La prima e la più indispettita sarà quella di Carlo Calenda, in procinto di avviare un giro di presentazioni per l’Italia del suo libro-manifesto Orizzonti selvaggi (Milano, Feltrinelli, 2018), in cui l’ex ministro voleva coinvolgere uomini del sistema associativo confindustriale, probabilmente per guadagnarsi qualche attestato di stima in vista della prossima campagna per le elezioni europee del maggio 2019. In uno dei suoi tweet veementi, Calenda se la prenderà senza mezzi termini contro il gesto così insolito di chi aveva stabilito di gettare Confindustria nell’arena politica promuovendo così una stagione di inedito collateralismo politico.

In realtà, Calenda forzava un po’ la situazione: era vero, Boccia aveva operato un affondo maldestro alla ricerca di un facile effetto di consenso perché parlava in Veneto, una regione in cui si poteva anche criticare il comportamento della Lega di governo a Roma, ma senza coltivare l’idea di staccarsene localmente (proprio in quei giorni un sondaggio indicava nel 48% il consenso potenziale dell’elettorato che la Lega manteneva nel Nord Est). Dunque, Boccia aveva più che altro puntato a una facile e immediata captatio benevolentiae, che però non avrebbe smosso Salvini dalle proprie posizioni, mentre avrebbe invece suscitato il risentimento di un centrosinistra indispettito per quello che giudicava un voltafaccia strumentale e spregiudicato. In fondo, Confindustria nella passata legislatura aveva portato a casa i benefici degli incentivi di Industria 4.0, per merito di Calenda, e quelli del Jobs Act grazie a Renzi. Ora pareva aver dimenticato quel passato recente.

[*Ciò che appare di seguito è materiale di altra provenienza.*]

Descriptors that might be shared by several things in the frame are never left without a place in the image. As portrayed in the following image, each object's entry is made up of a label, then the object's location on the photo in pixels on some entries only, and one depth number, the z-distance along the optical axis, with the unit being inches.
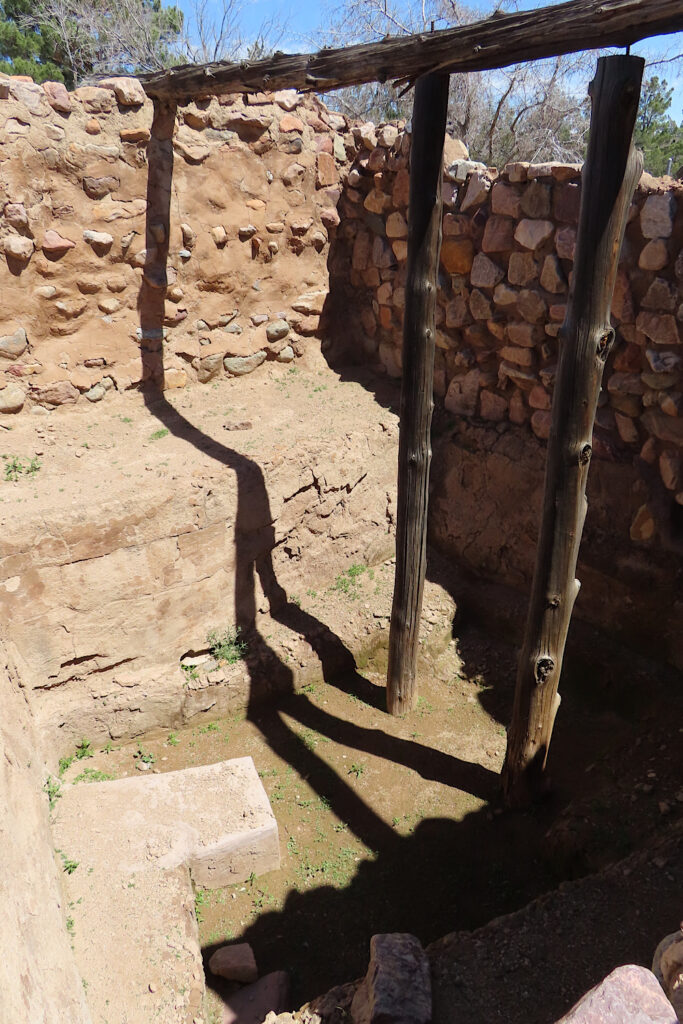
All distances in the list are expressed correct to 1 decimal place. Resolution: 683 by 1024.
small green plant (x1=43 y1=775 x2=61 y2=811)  164.2
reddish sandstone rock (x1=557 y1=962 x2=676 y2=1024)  53.0
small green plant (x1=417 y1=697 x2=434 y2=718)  211.3
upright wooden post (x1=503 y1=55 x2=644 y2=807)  126.3
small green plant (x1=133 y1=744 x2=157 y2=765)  190.9
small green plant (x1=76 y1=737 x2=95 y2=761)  188.2
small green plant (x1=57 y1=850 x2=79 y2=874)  149.3
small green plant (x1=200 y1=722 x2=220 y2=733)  201.8
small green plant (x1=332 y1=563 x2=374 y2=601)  231.1
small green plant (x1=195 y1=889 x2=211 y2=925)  159.0
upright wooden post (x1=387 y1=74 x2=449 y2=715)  159.8
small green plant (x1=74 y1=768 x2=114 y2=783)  180.5
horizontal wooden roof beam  119.7
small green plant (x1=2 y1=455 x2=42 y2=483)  189.2
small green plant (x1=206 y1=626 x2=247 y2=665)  207.2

A sua volta piccato sul vivo, Boccia reagiva assai male alla critica che gli aveva mosso Calenda e, con un altro tweet, gli replicava rivolgendogli pesanti apprezzamenti che coinvolgevano la sfera personale. L’ex ministro badasse a se stesso, gli diceva in sostanza il presidente di Confindustria, perché non era stato nemmeno capace di condurre in porto l’ipotesi di un incontro coi maggiorenti del Pd per fissare una pur minimale linea di accordo. Un rilievo simile non poteva che far precipitare lo scontro, trasformandolo in una pessima diatriba personale e contribuendo allo scadimento della qualità del confronto politico, che cessava di investire il terreno delle idee per diventare sterile polemica. Così, Boccia era riuscito ad alienarsi gli ambienti del Pd, senza per questo fare un passo di più nella considerazione dei leghisti o del governo gialloverde.